Your assignment: Starting with the line that holds "THE TRUTH ABOUT" and stopping after the line that holds "for July & August!", repeat the lines below word for word, without the pictures.

Supplied entries:

■ ■ ■

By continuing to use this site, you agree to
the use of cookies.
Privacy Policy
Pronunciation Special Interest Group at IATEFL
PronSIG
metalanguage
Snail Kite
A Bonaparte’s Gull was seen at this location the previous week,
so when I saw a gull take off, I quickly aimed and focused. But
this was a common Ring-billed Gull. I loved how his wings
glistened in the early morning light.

■ ■ ■

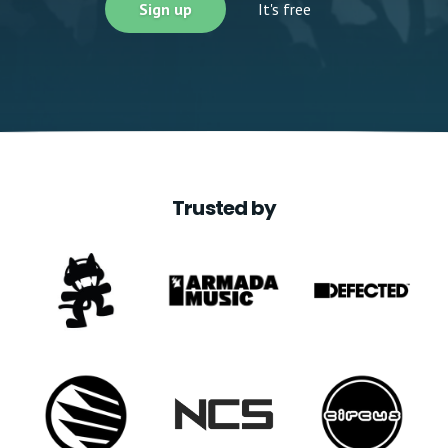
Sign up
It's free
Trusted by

■ ■ ■

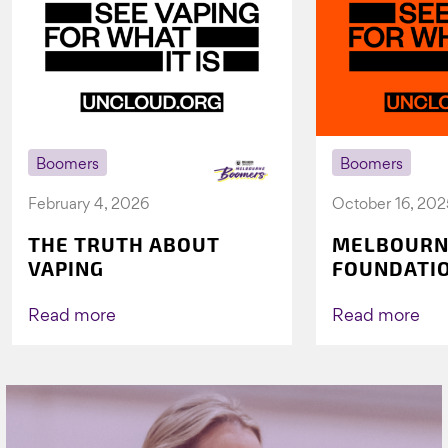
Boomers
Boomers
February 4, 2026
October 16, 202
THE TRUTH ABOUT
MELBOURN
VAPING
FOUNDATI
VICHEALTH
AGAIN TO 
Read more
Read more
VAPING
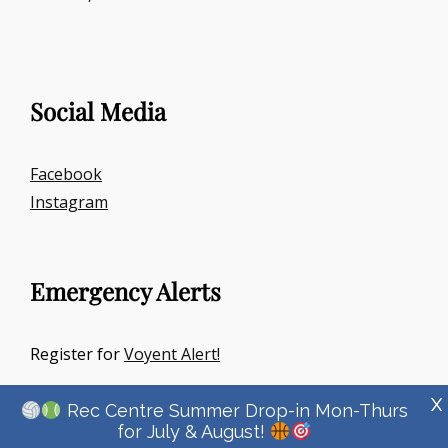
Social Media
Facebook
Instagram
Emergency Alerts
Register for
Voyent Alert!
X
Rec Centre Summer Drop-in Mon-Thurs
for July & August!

■ ■ ■

Completed exercise:
THE TRUTH ABOUT
MELBOURN
VAPING
FOUNDATI
VICHEALTH
AGAIN TO 
Read more
Read more
VAPING
Social Media
Facebook
Instagram
Emergency Alerts
Register for
Voyent Alert!
X
Rec Centre Summer Drop-in Mon-Thurs
for July & August!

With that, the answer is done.